Many of Aita’s friends had parents who worked at the remote lodges. “A lot of us had the same behaviour patterns while growing up.” When asked for examples she explains, somewhat cryptically, “Like dreams and sleep patterns and similar issues at the same time.”
Aita noticed the same disruption of the family system as Marion did: “When he came home he had no idea what was going on. It made for rough going when he came home in the spring, because we had this dynamic going.”
Even with the chaos it caused at home, most of the children of CMH are somewhat fascinated by it. Troy Kingsbury is a full-time CMH employee. His first time heli-skiing was when he was 18 months old, in a backpack on his father’s back. “He would tilt the pack sideways so I could see forward.” He remembers, then adds, “I don’t think they’d let you do that now.”

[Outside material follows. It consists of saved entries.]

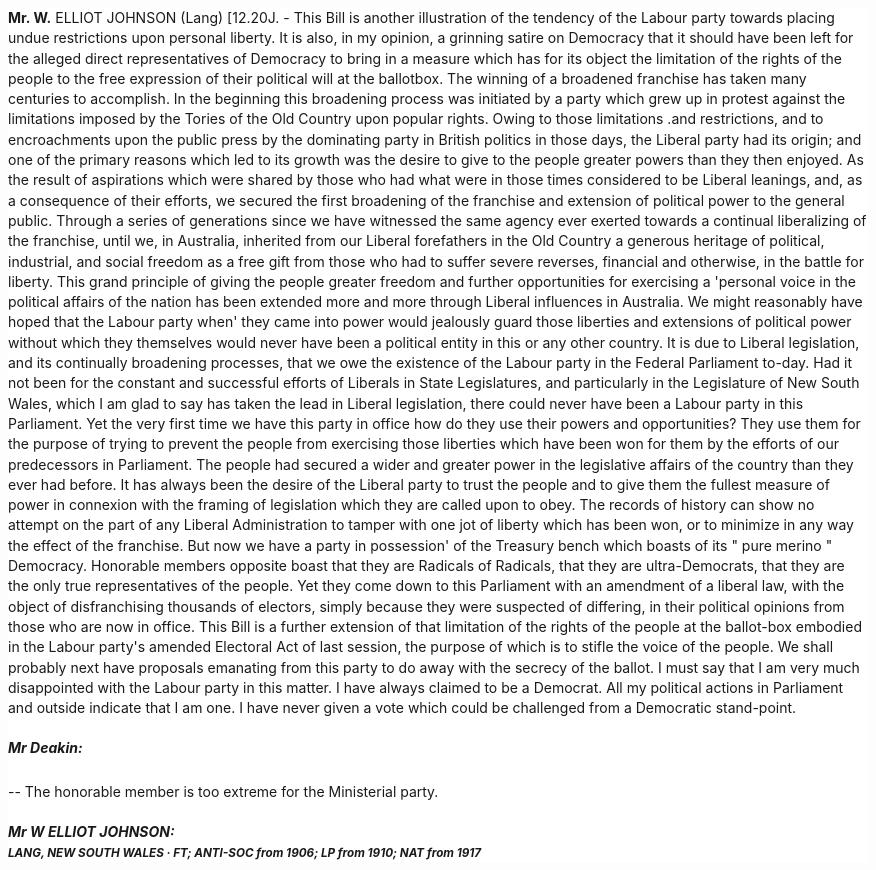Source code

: 
 **Mr. W.** ELLIOT JOHNSON (Lang) [12.20J. - This Bill is another illustration of the tendency of the Labour party towards placing undue restrictions upon personal liberty. It is also, in my opinion, a grinning satire on Democracy that it should have been left for the alleged direct representatives of Democracy to bring in a measure which has for its object the limitation of the rights of the people to the free expression of their political will at the ballotbox. The winning of a broadened franchise has taken many centuries to accomplish. In the beginning this broadening process was initiated by a party which grew up in protest against the limitations imposed by the Tories of the Old Country upon popular rights. Owing to those limitations .and restrictions, and to encroachments upon the public press by the dominating party in British politics in those days, the Liberal party had its origin; and one of the primary reasons which led to its growth was the desire to give to the people greater powers than they then enjoyed. As the result of aspirations which were shared by those who had what were in those times considered to be Liberal leanings, and, as a consequence of their efforts, we secured the first broadening of the franchise and extension of political power to the general public. Through a series of generations since we have witnessed the same agency ever exerted towards a continual liberalizing of the franchise, until we, in Australia, inherited from our Liberal forefathers in the Old Country a generous heritage of political, industrial, and social freedom as a free gift from those who had to suffer severe reverses, financial and otherwise, in the battle for liberty. This grand principle of giving the people greater freedom and further opportunities for exercising a 'personal voice in the political affairs of the nation has been extended more and more through Liberal influences in Australia. We might reasonably have hoped that the Labour party when' they came into power would jealously guard those liberties and extensions of political power without which they themselves would never have been a political entity in this or any other country. It is due to Liberal legislation, and its continually broadening processes, that we owe the existence of the Labour party in the Federal Parliament to-day. Had it not been for the constant and successful efforts of Liberals in State Legislatures, and particularly in the Legislature of New South Wales, which I am glad to say has taken the lead in Liberal legislation, there could never have been a Labour party in this Parliament. Yet the very first time we have this party in office how do they use their powers and opportunities? They use them for the purpose of trying to prevent the people from exercising those liberties which have been won for them by the efforts of our predecessors in Parliament. The people had secured a wider and greater power in the legislative affairs of the country than they ever had before. It has always been the desire of the Liberal party to trust the people and to give them the fullest measure of power in connexion with the framing of legislation which they are called upon to obey. The records of history can show no attempt on the part of any Liberal Administration to tamper with one jot of liberty which has been won, or to minimize in any way the effect of the franchise. But now we have a party in possession' of the Treasury bench which boasts of its " pure merino " Democracy. Honorable members opposite boast that they are Radicals of Radicals, that they are ultra-Democrats, that they are the only true representatives of the people. Yet they come down to this Parliament with an amendment of a liberal law, with the object of disfranchising thousands of electors, simply because they were suspected of differing, in their political opinions from those who are now in office. This Bill is a further extension of that limitation of the rights of the people at the ballot-box embodied in the Labour party's amended Electoral Act of last session, the purpose of which is to stifle the voice of the people. We shall probably next have proposals emanating from this party to do away with the secrecy of the ballot. I must say that I am very much  disappointed with the Labour party in this matter. I have always claimed to be a Democrat. All my political actions in Parliament and outside indicate that I am one. I have never given a vote which could be challenged from a Democratic stand-point. 

##### Mr Deakin:

--  The honorable member is too extreme for the Ministerial party. 

##### Mr W ELLIOT JOHNSON:<br><small class="text-muted">LANG, NEW SOUTH WALES &middot; FT; ANTI-SOC from 1906; LP from 1910; NAT from 1917</small>
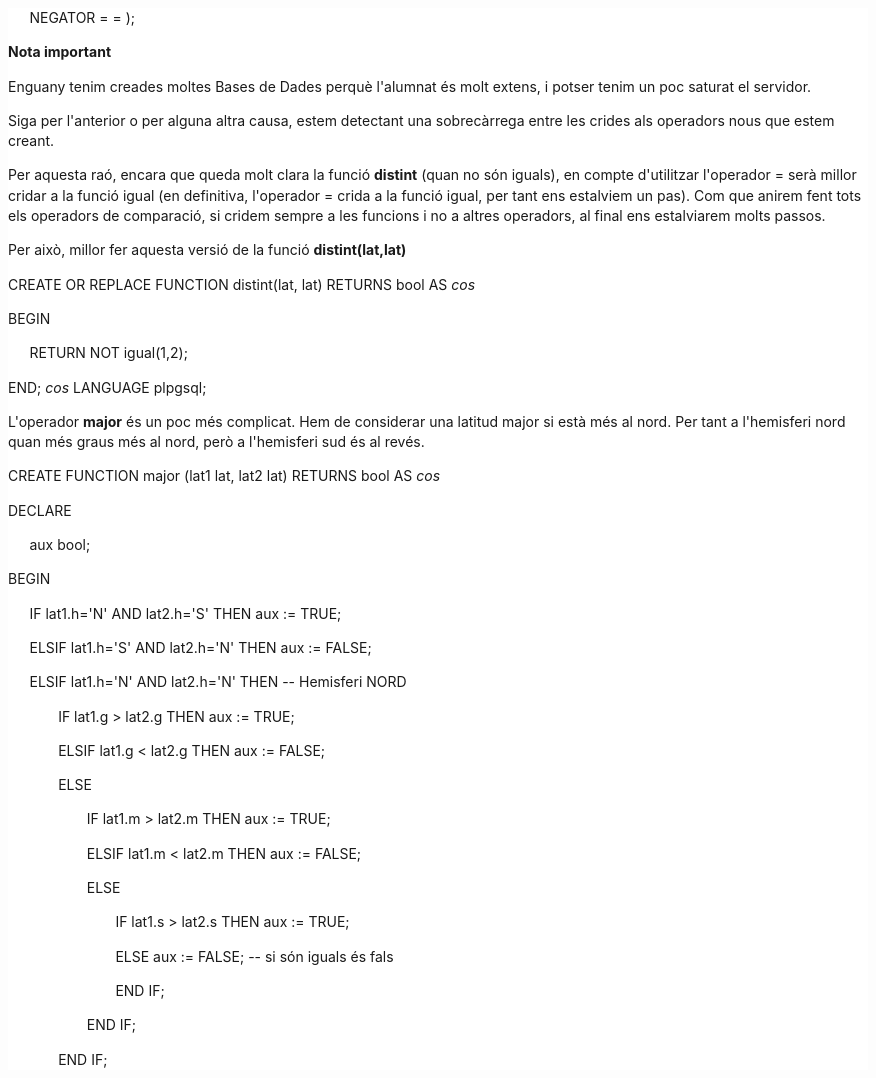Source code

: `	`NEGATOR = = );

**Nota important**

Enguany tenim creades moltes Bases de Dades perquè l'alumnat és molt extens, i potser tenim un poc saturat el servidor.

Siga per l'anterior o per alguna altra causa, estem detectant una sobrecàrrega entre les crides als operadors nous que estem creant.

Per aquesta raó, encara que queda molt clara la funció **distint** (quan no són iguals), en compte d'utilitzar l'operador = serà millor cridar a la funció igual (en definitiva, l'operador = crida a la funció igual, per tant ens estalviem un pas). Com que anirem fent tots els operadors de comparació, si cridem sempre a les funcions i no a altres operadors, al final ens estalviarem molts passos.

Per això, millor fer aquesta versió de la funció **distint(lat,lat)**

CREATE OR REPLACE FUNCTION distint(lat, lat) RETURNS bool AS $cos$

BEGIN

`	`RETURN NOT igual($1,$2);

END; 
$cos$ LANGUAGE plpgsql;

L'operador **major** és un poc més complicat. Hem de considerar una latitud major si està més al nord. Per tant a l'hemisferi nord quan més graus més al nord, però a l'hemisferi sud és al revés.

CREATE FUNCTION major (lat1 lat, lat2 lat) RETURNS bool AS $cos$

DECLARE

`	`aux bool;

BEGIN

`	`IF lat1.h='N' AND lat2.h='S' THEN aux := TRUE;

`	`ELSIF lat1.h='S' AND lat2.h='N' THEN aux := FALSE;

`	`ELSIF lat1.h='N' AND lat2.h='N' THEN 				-- Hemisferi NORD

`		`IF lat1.g > lat2.g THEN aux := TRUE;

`		`ELSIF lat1.g < lat2.g THEN aux := FALSE;

`		`ELSE

`			`IF lat1.m > lat2.m THEN aux := TRUE;

`			`ELSIF lat1.m < lat2.m THEN aux := FALSE;

`			`ELSE

`				`IF lat1.s > lat2.s THEN aux := TRUE;

`				`ELSE aux := FALSE; -- si són iguals és fals

`				`END IF;

`			`END IF;

`		`END IF;
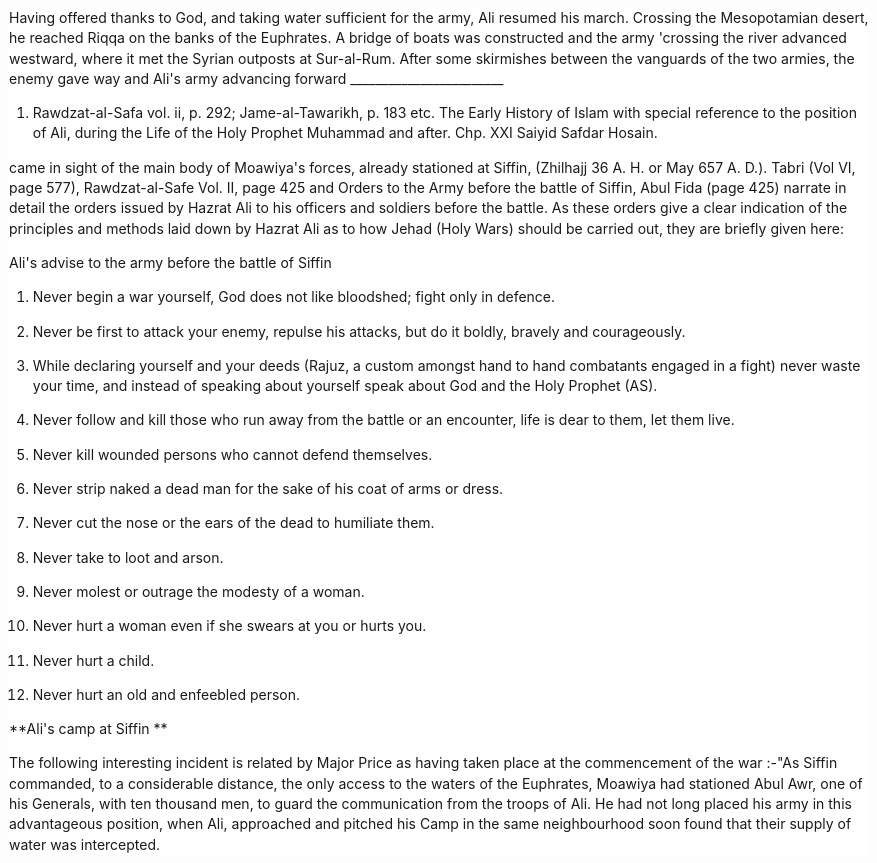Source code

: Having offered thanks to God, and taking water sufficient for the army,
Ali resumed his march. Crossing the Mesopotamian desert, he reached
Riqqa on the banks of the Euphrates. A bridge of boats was constructed
and the army 'crossing the river advanced westward, where it met the
Syrian outposts at Sur-al-Rum. After some skirmishes between the
vanguards of the two armies, the enemy gave way and Ali's army advancing
forward
\_\_\_\_\_\_\_\_\_\_\_\_\_\_\_\_\_\_\_\_\_\_\_\_
1. Rawdzat-al-Safa vol. ii, p. 292; Jame-al-Tawarikh, p. 183 etc. The
Early History of Islam with special reference to the position of Ali,
during the Life of the Holy Prophet Muhammad and after. Chp. XXI Saiyid
Safdar Hosain.

came in sight of the main body of Moawiya's forces, already stationed
at Siffin, (Zhilhajj 36 A. H. or May 657 A. D.). Tabri (Vol VI, page
577), Rawdzat-al-Safe Vol. II, page 425 and Orders to the Army before
the battle of Siffin, Abul Fida (page 425) narrate in detail the orders
issued by Hazrat Ali to his officers and soldiers before the battle. As
these orders give a clear indication of the principles and methods laid
down by Hazrat Ali as to how Jehad (Holy Wars) should be carried out,
they are briefly given here:

Ali's advise to the army before the battle of Siffin
1. Never begin a war yourself, God does not like bloodshed; fight only
in defence.

2. Never be first to attack your enemy, repulse his attacks, but do it
boldly, bravely and courageously.

3. While declaring yourself and your deeds (Rajuz, a custom amongst
hand to hand combatants engaged in a fight) never waste your time, and
instead of speaking about yourself speak about God and the Holy Prophet
(AS).

4. Never follow and kill those who run away from the battle or an
encounter, life is dear to them, let them live.

5. Never kill wounded persons who cannot defend themselves.

6. Never strip naked a dead man for the sake of his coat of arms or
dress.

7. Never cut the nose or the ears of the dead to humiliate them.

8. Never take to loot and arson.

9. Never molest or outrage the modesty of a woman.

10. Never hurt a woman even if she swears at you or hurts you.

11. Never hurt a child.

12. Never hurt an old and enfeebled person.

**Ali's camp at Siffin
**

The following interesting incident is related by Major Price as having
taken place at the commencement of the war :-"As Siffin commanded, to a
considerable distance, the only access to the waters of the Euphrates,
Moawiya had stationed Abul Awr, one of his Generals, with ten thousand
men, to guard the communication from the troops of Ali. He had not long
placed his army in this advantageous position, when Ali, approached and
pitched his Camp in the same neighbourhood soon found that their supply
of water was intercepted.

Today, Troy works various jobs for the lodges and is training to be a heli-ski pilot. He says proudly, “I was born because of it, into it, and haven’t really left it.” Then, taking a page from his father’s book, he adds, “I love it. Mostly for the people.”
Aita shares Troy’s fondness for the business but also clearly sees the difficulty the profession causes families: “You hear the stories of the outrageous parties they used to have, and as an eight-year-old you really don’t know what to think of it. Now I think we’re all kind of intrigued by the CMH thing. I think the only ones who have sour views of it are the ones whose parents got divorced because of it.”
It appears that there are far too many. Some have managed the balancing act successfully, but none without difficulty. Former shop manager Peter Lustenberger now runs the ski shop at Panorama. He explained his reason for seeking different work simply: “If I didn’t leave CMH I would come home and my kids would say, ‘Who is that?’”
Bobbie Burns manager Bruce Howatt describes the difficulty with brutal honesty: “It’s not just while we’re away. When we’re home we’re always useless recovering or useless getting ready to leave.”
More often than not, family was the driving force that brought guides into roles in the administration of CMH. Marion Kingsbury explained Mark’s reason for stepping into the office where he would eventually become president: “When our children were very small, he realized that the lifestyle of a mountain guide did not enable him to care for his family the way he wanted, and he made an agonizing decision to leave the guiding profession which he absolutely loved and threw himself into the unknown territory of an office environment. It was a decision he did not regret.”
Lunch in the Bobbie Burns. TOPHER DONAHUE.
Even for management, the world of heli-skiing is demanding. Mark Kingsbury’s youngest daughter, Lydia, explains her perspective on her father’s business with respect, but her opinion of her parents’ demanding business is not far below the surface: “I know it was something my parents had of lot of pride in, but even when he was home his mind was on it all the time.” Mark’s death made making up for lost time impossible and solidified her view of work and family time: “I always wanted him around more, but I was more upset and mad after he died. Needless to say, I was happy to see my mom (Marion) retire last year.” While Lydia’s siblings are both involved with CMH, she prefers to keep her distance, teaching school in Calgary and mostly avoiding the heli-ski business. By the spring of 2008, she had given birth to Mark and Marion Kingsbury’s first grandchild. True to the profound learning she received from her parents’ lifestyle, she plans to split her maternity leave with her husband, Andrew. Time will tell how much time she and Andrew mange to devote to their family, but it seems family will be first priority. She concludes, “He (Mark) did a lot of things to make up for his time away, and I really appreciated it, but I think it’s just hard being the child of a guide and mountain man.”